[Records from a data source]
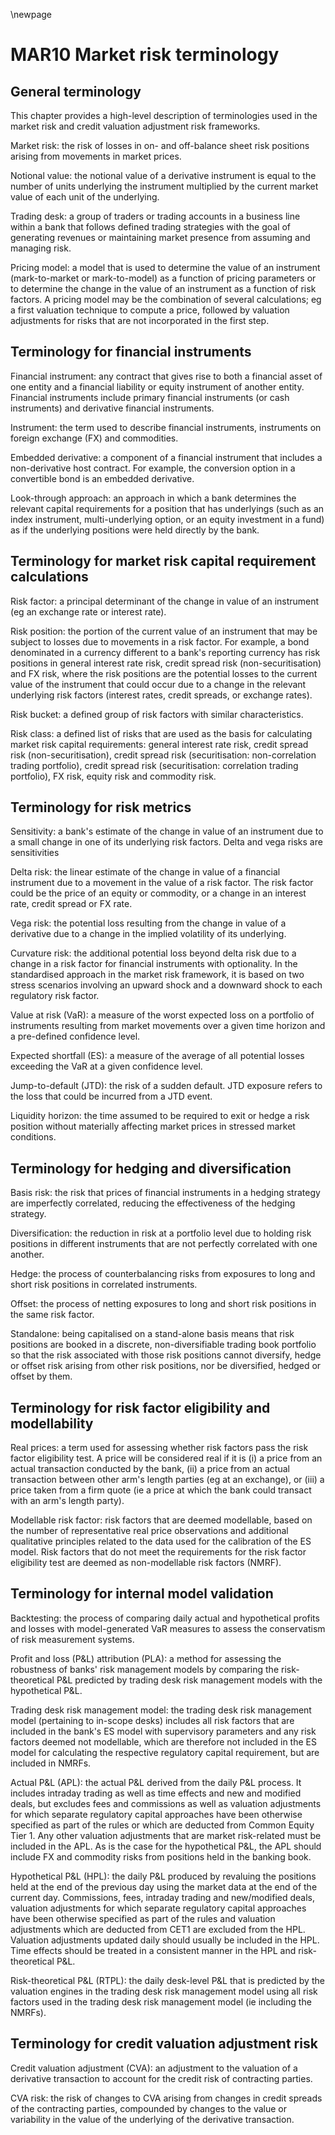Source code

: \newpage
# MAR10 Market risk terminology

## General terminology

This chapter provides a high-level description of terminologies used in the market risk and credit valuation adjustment
risk frameworks.

Market risk: the risk of losses in on- and off-balance sheet risk positions arising from movements in market prices.

Notional value: the notional value of a derivative instrument is equal to the number of units underlying the instrument
multiplied by the current market value of each unit of the underlying.

Trading desk: a group of traders or trading accounts in a business line within a bank that follows defined trading
strategies with the goal of generating revenues or maintaining market presence from assuming and managing risk.

Pricing model: a model that is used to determine the value of an instrument (mark-to-market or mark-to-model) as a
function of pricing parameters or to determine the change in the value of an instrument as a function of risk factors. A
pricing model may be the combination of several calculations; eg a first valuation technique to compute a price,
followed by valuation adjustments for risks that are not incorporated in the first step.

## Terminology for financial instruments

Financial instrument: any contract that gives rise to both a financial asset of one entity and a financial liability or
equity instrument of another entity. Financial instruments include primary financial instruments (or cash instruments)
and derivative financial instruments.

Instrument: the term used to describe financial instruments, instruments on foreign exchange (FX) and commodities.

Embedded derivative: a component of a financial instrument that includes a non-derivative host contract. For example,
the conversion option in a convertible bond is an embedded derivative.

Look-through approach: an approach in which a bank determines the relevant capital requirements for a position that has
underlyings (such as an index instrument, multi-underlying option, or an equity investment in a fund) as if the
underlying positions were held directly by the bank.

## Terminology for market risk capital requirement calculations

Risk factor: a principal determinant of the change in value of an instrument (eg an exchange rate or interest rate).

Risk position: the portion of the current value of an instrument that may be subject to losses due to movements in a
risk factor. For example, a bond denominated in a currency different to a bank's reporting currency has risk positions
in general interest rate risk, credit spread risk (non-securitisation) and FX risk, where the risk positions are the
potential losses to the current value of the instrument that could occur due to a change in the relevant underlying risk
factors (interest rates, credit spreads, or exchange rates).

Risk bucket: a defined group of risk factors with similar characteristics.

Risk class: a defined list of risks that are used as the basis for calculating market risk capital requirements: general
interest rate risk, credit spread risk (non-securitisation), credit spread risk (securitisation: non-correlation trading
portfolio), credit spread risk (securitisation: correlation trading portfolio), FX risk, equity risk and commodity risk.

## Terminology for risk metrics

Sensitivity: a bank's estimate of the change in value of an instrument due to a small change in one of its underlying
risk factors. Delta and vega risks are sensitivities

Delta risk: the linear estimate of the change in value of a financial instrument due to a movement in the value of a
risk factor. The risk factor could be the price of an equity or commodity, or a change in an interest rate, credit
spread or FX rate.

Vega risk: the potential loss resulting from the change in value of a derivative due to a change in the implied
volatility of its underlying.

Curvature risk: the additional potential loss beyond delta risk due to a change in a risk factor for financial
instruments with optionality. In the standardised approach in the market risk framework, it is based on two stress
scenarios involving an upward shock and a downward shock to each regulatory risk factor.

Value at risk (VaR): a measure of the worst expected loss on a portfolio of instruments resulting from market movements
over a given time horizon and a pre-defined confidence level.

Expected shortfall (ES): a measure of the average of all potential losses exceeding the VaR at a given confidence level.

Jump-to-default (JTD): the risk of a sudden default. JTD exposure refers to the loss that could be incurred from a JTD
event.

Liquidity horizon: the time assumed to be required to exit or hedge a risk position without materially affecting market
prices in stressed market conditions.

## Terminology for hedging and diversification

Basis risk: the risk that prices of financial instruments in a hedging strategy are imperfectly correlated, reducing the
effectiveness of the hedging strategy.

Diversification: the reduction in risk at a portfolio level due to holding risk positions in different instruments that
are not perfectly correlated with one another.

Hedge: the process of counterbalancing risks from exposures to long and short risk positions in correlated instruments.

Offset: the process of netting exposures to long and short risk positions in the same risk factor.

Standalone: being capitalised on a stand-alone basis means that risk positions are booked in a discrete,
non-diversifiable trading book portfolio so that the risk associated with those risk positions cannot diversify, hedge
or offset risk arising from other risk positions, nor be diversified, hedged or offset by them.

## Terminology for risk factor eligibility and modellability

Real prices: a term used for assessing whether risk factors pass the risk factor eligibility test. A price will be
considered real if it is (i) a price from an actual transaction conducted by the bank, (ii) a price from an actual
transaction between other arm's length parties (eg at an exchange), or (iii) a price taken from a firm quote (ie a price
at which the bank could transact with an arm's length party).

Modellable risk factor: risk factors that are deemed modellable, based on the number of representative real price
observations and additional qualitative principles related to the data used for the calibration of the ES model. Risk
factors that do not meet the requirements for the risk factor eligibility test are deemed as non-modellable risk
factors (NMRF).

## Terminology for internal model validation

Backtesting: the process of comparing daily actual and hypothetical profits and losses with model-generated VaR measures
to assess the conservatism of risk measurement systems.

Profit and loss (P&L) attribution (PLA): a method for assessing the robustness of banks' risk management models by
comparing the risk-theoretical P&L predicted by trading desk risk management models with the hypothetical P&L.

Trading desk risk management model: the trading desk risk management model (pertaining to in-scope desks) includes all
risk factors that are included in the bank's ES model with supervisory parameters and any risk factors deemed not
modellable, which are therefore not included in the ES model for calculating the respective regulatory capital
requirement, but are included in NMRFs.

Actual P&L (APL): the actual P&L derived from the daily P&L process. It includes intraday trading as well as time
effects and new and modified deals, but excludes fees and commissions as well as valuation adjustments for which
separate regulatory capital approaches have been otherwise specified as part of the rules or which are deducted from
Common Equity Tier 1. Any other valuation adjustments that are market risk-related must be included in the APL. As is
the case for the hypothetical P&L, the APL should include FX and commodity risks from positions held in the banking
book.

Hypothetical P&L (HPL): the daily P&L produced by revaluing the positions held at the end of the previous day using the
market data at the end of the current day. Commissions, fees, intraday trading and new/modified deals, valuation
adjustments for which separate regulatory capital approaches have been otherwise specified as part of the rules and
valuation adjustments which are deducted from CET1 are excluded from the HPL. Valuation adjustments updated daily should
usually be included in the HPL. Time effects should be treated in a consistent manner in the HPL and risk-theoretical
P&L.

Risk-theoretical P&L (RTPL): the daily desk-level P&L that is predicted by the valuation engines in the trading desk
risk management model using all risk factors used in the trading desk risk management model (ie including the NMRFs).

## Terminology for credit valuation adjustment risk

Credit valuation adjustment (CVA): an adjustment to the valuation of a derivative transaction to account for the credit
risk of contracting parties.

CVA risk: the risk of changes to CVA arising from changes in credit spreads of the contracting parties, compounded by
changes to the value or variability in the value of the underlying of the derivative transaction.
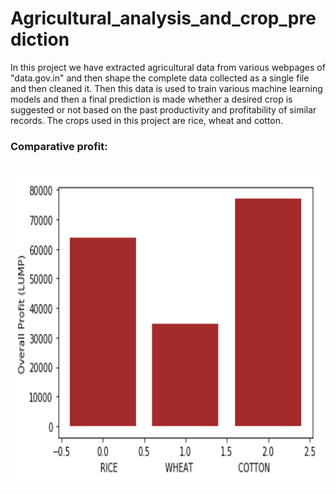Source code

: # Agricultural_analysis_and_crop_prediction
In this project we have extracted agricultural data from various webpages of "data.gov.in" and then shape the complete data collected as a single file and then cleaned it. Then this data is used to train various machine learning models and then a final prediction is made whether a desired crop is suggested or not based on the past productivity and profitability of similar records.
The crops used in this project are rice, wheat and cotton.

### Comparative profit:
<br>
<img height="500" src="https://github.com/VNSST/Agricultural_analysis_and_crop_prediction/blob/master/output.PNG" />
<br>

WHAT THIS TASK INVOLVES: The word "strategy" occurs on some lines of the entries. Work out how many such lines there are and reply with the number alone.

OUTPUT: 2